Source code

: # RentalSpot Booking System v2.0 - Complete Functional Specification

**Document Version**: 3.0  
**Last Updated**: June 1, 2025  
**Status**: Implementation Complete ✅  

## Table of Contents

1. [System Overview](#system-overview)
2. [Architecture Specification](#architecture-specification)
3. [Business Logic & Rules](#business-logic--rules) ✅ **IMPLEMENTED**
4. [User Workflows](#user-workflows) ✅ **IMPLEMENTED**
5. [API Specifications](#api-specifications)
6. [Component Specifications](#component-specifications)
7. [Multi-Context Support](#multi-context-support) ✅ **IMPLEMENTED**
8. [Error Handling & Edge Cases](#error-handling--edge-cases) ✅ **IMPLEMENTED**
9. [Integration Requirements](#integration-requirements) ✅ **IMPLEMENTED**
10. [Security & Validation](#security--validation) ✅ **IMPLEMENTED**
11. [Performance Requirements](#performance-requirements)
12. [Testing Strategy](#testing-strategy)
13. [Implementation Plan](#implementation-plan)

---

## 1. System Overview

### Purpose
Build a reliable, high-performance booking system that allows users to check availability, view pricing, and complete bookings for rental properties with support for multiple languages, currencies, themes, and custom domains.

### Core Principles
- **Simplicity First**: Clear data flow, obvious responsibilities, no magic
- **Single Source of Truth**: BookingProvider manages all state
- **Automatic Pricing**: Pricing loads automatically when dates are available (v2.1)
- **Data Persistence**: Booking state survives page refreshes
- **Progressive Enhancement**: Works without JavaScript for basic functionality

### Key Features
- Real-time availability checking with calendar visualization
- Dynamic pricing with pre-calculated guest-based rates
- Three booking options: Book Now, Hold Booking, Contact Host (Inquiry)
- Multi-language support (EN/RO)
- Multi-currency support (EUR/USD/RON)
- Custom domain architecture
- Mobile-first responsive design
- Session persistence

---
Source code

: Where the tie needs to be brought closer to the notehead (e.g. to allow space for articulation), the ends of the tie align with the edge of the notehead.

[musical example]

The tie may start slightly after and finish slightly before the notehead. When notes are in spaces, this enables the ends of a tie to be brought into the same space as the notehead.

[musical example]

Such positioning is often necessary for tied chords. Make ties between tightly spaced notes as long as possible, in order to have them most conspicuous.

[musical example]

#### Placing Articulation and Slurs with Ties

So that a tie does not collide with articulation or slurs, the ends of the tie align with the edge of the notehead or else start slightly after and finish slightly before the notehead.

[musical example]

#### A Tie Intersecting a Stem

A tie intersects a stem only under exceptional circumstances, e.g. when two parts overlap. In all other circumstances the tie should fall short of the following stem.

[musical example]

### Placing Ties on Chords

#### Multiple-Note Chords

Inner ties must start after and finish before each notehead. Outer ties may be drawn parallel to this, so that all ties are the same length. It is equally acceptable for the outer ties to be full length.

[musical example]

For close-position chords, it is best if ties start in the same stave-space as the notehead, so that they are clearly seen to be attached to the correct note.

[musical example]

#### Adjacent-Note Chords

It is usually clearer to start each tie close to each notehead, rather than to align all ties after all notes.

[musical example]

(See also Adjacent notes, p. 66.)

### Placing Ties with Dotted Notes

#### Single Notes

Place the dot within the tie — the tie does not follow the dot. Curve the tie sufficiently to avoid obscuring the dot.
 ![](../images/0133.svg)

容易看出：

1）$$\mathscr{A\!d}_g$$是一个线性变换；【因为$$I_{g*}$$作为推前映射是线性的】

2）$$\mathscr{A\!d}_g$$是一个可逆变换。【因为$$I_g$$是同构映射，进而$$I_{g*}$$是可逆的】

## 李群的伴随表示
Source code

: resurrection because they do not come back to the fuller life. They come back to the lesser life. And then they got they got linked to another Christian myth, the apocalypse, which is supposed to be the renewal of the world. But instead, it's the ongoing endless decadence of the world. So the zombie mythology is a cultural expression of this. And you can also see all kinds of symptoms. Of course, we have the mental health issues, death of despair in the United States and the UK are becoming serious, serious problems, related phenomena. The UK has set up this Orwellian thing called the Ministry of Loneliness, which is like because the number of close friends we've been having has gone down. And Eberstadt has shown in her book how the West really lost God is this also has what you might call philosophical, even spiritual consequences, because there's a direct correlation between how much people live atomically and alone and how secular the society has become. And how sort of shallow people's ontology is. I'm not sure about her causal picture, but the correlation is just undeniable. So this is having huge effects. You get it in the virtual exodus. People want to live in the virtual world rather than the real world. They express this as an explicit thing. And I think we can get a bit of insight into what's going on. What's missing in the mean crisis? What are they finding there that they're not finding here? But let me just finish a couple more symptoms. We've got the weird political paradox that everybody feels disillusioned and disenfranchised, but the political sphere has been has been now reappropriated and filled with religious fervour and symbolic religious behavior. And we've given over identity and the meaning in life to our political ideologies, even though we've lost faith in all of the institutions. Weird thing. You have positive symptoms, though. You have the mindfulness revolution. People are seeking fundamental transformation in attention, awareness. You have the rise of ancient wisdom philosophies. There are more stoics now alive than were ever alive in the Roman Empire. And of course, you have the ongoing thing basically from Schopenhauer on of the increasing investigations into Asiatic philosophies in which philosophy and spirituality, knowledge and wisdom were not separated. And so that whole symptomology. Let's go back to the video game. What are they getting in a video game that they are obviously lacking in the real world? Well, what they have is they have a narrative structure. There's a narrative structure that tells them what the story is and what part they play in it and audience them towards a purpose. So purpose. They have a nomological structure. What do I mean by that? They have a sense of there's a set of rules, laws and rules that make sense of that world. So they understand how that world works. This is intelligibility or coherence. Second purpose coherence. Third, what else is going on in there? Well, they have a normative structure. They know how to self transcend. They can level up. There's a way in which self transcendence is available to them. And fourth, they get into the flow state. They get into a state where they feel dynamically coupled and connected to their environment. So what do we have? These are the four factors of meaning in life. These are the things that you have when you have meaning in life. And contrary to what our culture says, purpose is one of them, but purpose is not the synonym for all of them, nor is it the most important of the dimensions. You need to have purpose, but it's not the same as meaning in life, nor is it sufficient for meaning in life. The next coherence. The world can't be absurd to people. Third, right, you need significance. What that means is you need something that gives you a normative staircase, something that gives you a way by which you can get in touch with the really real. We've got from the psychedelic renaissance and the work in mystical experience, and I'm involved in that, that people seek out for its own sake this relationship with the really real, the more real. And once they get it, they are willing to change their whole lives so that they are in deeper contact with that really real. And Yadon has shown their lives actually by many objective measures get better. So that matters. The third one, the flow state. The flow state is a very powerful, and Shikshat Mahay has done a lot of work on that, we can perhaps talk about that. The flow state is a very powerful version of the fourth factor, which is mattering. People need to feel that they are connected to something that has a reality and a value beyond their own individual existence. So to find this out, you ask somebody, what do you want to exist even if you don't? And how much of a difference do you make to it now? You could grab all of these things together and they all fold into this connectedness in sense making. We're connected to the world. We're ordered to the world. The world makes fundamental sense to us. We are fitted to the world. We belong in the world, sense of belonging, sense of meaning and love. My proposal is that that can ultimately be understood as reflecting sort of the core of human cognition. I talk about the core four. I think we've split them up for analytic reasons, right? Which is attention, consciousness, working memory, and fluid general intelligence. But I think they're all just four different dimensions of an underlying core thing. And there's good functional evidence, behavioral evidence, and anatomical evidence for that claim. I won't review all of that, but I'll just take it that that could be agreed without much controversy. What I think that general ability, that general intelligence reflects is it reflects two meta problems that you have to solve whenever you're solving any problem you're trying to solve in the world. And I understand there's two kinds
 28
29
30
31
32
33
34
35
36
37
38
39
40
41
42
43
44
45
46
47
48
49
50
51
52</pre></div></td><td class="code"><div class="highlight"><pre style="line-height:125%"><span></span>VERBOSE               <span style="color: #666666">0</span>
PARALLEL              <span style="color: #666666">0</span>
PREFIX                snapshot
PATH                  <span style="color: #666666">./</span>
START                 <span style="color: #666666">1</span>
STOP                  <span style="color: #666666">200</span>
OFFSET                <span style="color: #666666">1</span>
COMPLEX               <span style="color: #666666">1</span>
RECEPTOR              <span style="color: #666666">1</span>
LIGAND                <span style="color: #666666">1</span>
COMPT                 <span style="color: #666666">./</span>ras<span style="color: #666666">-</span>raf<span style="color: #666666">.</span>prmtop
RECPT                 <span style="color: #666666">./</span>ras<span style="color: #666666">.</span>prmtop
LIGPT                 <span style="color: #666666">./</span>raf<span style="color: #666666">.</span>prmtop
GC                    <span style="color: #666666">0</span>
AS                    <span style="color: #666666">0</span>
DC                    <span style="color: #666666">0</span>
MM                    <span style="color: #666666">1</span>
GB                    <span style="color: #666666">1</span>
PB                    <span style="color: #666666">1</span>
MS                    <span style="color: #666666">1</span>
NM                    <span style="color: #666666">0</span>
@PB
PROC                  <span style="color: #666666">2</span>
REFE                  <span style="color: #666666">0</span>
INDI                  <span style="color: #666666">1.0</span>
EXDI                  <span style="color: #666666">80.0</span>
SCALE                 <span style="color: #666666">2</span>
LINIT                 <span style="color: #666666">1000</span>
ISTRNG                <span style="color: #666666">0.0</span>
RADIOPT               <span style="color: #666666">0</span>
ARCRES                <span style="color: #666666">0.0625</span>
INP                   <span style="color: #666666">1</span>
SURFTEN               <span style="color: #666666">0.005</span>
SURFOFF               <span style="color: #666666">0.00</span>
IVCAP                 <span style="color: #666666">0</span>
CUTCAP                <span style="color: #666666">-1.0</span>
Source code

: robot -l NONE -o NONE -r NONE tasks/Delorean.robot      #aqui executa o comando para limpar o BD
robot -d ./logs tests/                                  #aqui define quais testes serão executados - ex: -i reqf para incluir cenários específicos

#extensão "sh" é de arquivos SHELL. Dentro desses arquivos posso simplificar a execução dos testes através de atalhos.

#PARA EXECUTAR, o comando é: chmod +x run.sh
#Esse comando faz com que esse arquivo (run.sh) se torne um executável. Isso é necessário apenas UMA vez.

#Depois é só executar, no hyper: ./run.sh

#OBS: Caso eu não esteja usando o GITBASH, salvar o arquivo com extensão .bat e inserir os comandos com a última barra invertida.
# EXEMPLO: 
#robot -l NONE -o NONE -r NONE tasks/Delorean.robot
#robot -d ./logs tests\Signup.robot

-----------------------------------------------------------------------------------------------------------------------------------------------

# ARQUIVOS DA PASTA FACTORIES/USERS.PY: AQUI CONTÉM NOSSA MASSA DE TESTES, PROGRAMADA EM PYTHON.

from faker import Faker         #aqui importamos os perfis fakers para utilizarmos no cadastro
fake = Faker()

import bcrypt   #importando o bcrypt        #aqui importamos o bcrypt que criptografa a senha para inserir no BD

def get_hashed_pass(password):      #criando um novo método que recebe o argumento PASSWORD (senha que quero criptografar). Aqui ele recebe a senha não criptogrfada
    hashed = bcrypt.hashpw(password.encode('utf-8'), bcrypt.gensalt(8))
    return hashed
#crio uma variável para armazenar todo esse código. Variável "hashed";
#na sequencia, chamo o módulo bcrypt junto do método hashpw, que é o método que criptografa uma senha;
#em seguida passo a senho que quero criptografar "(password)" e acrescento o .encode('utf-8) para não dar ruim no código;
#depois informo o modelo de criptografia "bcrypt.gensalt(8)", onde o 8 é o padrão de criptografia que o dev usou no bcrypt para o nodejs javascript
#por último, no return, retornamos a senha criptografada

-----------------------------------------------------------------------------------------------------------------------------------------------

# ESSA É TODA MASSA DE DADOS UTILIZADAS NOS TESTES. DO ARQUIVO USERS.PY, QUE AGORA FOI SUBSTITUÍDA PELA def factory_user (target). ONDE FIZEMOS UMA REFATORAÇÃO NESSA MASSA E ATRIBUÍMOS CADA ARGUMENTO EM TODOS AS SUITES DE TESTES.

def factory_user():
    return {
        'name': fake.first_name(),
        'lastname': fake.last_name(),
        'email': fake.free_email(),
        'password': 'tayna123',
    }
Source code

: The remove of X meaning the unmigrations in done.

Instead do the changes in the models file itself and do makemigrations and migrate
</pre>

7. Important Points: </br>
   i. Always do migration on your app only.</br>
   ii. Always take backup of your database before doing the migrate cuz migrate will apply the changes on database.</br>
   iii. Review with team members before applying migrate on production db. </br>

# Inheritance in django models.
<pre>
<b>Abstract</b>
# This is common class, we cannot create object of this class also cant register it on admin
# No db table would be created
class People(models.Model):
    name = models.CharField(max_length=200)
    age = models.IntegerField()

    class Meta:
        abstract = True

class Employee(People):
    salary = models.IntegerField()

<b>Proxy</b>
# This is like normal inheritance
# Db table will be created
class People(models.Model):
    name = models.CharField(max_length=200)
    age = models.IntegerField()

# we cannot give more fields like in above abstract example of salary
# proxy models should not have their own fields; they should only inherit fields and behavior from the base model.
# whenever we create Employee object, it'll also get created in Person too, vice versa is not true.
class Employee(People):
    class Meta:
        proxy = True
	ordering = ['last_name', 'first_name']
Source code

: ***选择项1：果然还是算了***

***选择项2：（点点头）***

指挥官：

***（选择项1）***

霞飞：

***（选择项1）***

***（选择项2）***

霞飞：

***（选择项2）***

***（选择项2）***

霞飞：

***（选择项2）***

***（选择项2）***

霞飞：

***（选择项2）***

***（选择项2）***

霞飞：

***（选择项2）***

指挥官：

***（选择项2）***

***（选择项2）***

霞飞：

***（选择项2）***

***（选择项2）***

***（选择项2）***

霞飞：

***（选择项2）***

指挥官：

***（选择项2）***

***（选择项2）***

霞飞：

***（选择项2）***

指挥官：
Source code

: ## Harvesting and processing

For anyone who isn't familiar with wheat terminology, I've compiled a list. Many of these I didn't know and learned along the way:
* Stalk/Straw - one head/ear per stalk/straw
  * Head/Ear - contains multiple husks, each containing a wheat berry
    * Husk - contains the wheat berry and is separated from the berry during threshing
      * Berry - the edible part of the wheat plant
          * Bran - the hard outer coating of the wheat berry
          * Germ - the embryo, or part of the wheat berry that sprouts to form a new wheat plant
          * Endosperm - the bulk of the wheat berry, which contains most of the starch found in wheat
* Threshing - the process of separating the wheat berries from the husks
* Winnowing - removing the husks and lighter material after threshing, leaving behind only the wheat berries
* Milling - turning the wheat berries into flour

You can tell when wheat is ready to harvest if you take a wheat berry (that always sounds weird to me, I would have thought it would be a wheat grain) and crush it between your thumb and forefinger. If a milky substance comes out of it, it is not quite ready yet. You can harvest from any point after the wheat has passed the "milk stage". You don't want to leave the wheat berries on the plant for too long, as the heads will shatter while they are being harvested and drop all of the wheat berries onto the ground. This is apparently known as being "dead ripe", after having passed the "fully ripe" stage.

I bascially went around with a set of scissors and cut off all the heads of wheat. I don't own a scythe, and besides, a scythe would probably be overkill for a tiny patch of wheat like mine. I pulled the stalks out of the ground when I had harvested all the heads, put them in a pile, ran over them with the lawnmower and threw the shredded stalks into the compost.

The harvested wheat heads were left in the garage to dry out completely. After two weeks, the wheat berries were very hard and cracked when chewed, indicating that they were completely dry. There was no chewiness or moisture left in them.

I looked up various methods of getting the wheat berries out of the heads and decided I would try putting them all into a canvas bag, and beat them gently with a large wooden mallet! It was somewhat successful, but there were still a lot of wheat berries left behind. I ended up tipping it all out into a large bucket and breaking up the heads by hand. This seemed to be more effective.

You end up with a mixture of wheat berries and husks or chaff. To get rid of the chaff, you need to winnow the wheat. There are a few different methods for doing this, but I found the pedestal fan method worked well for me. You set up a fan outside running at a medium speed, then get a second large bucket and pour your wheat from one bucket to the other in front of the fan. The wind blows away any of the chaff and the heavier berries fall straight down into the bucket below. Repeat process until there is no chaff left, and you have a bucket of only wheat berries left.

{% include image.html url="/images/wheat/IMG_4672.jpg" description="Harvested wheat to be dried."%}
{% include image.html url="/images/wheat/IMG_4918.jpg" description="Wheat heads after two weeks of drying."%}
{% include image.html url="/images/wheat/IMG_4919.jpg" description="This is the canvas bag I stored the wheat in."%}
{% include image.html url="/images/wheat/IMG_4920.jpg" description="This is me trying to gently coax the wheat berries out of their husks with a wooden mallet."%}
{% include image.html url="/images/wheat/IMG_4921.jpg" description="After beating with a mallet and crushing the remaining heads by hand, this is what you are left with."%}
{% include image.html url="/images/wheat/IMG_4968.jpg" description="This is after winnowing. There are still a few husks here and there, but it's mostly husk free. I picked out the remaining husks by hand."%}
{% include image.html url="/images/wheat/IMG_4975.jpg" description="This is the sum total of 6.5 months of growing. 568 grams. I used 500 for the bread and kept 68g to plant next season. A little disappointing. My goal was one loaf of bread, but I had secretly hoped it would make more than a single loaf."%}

▶ _Task goal_: Each line of the entries above that has the word "senha" is to be copied.

▶ _Result_:
import bcrypt   #importando o bcrypt        #aqui importamos o bcrypt que criptografa a senha para inserir no BD
def get_hashed_pass(password):      #criando um novo método que recebe o argumento PASSWORD (senha que quero criptografar). Aqui ele recebe a senha não criptogrfada
#na sequencia, chamo o módulo bcrypt junto do método hashpw, que é o método que criptografa uma senha;
#por último, no return, retornamos a senha criptografada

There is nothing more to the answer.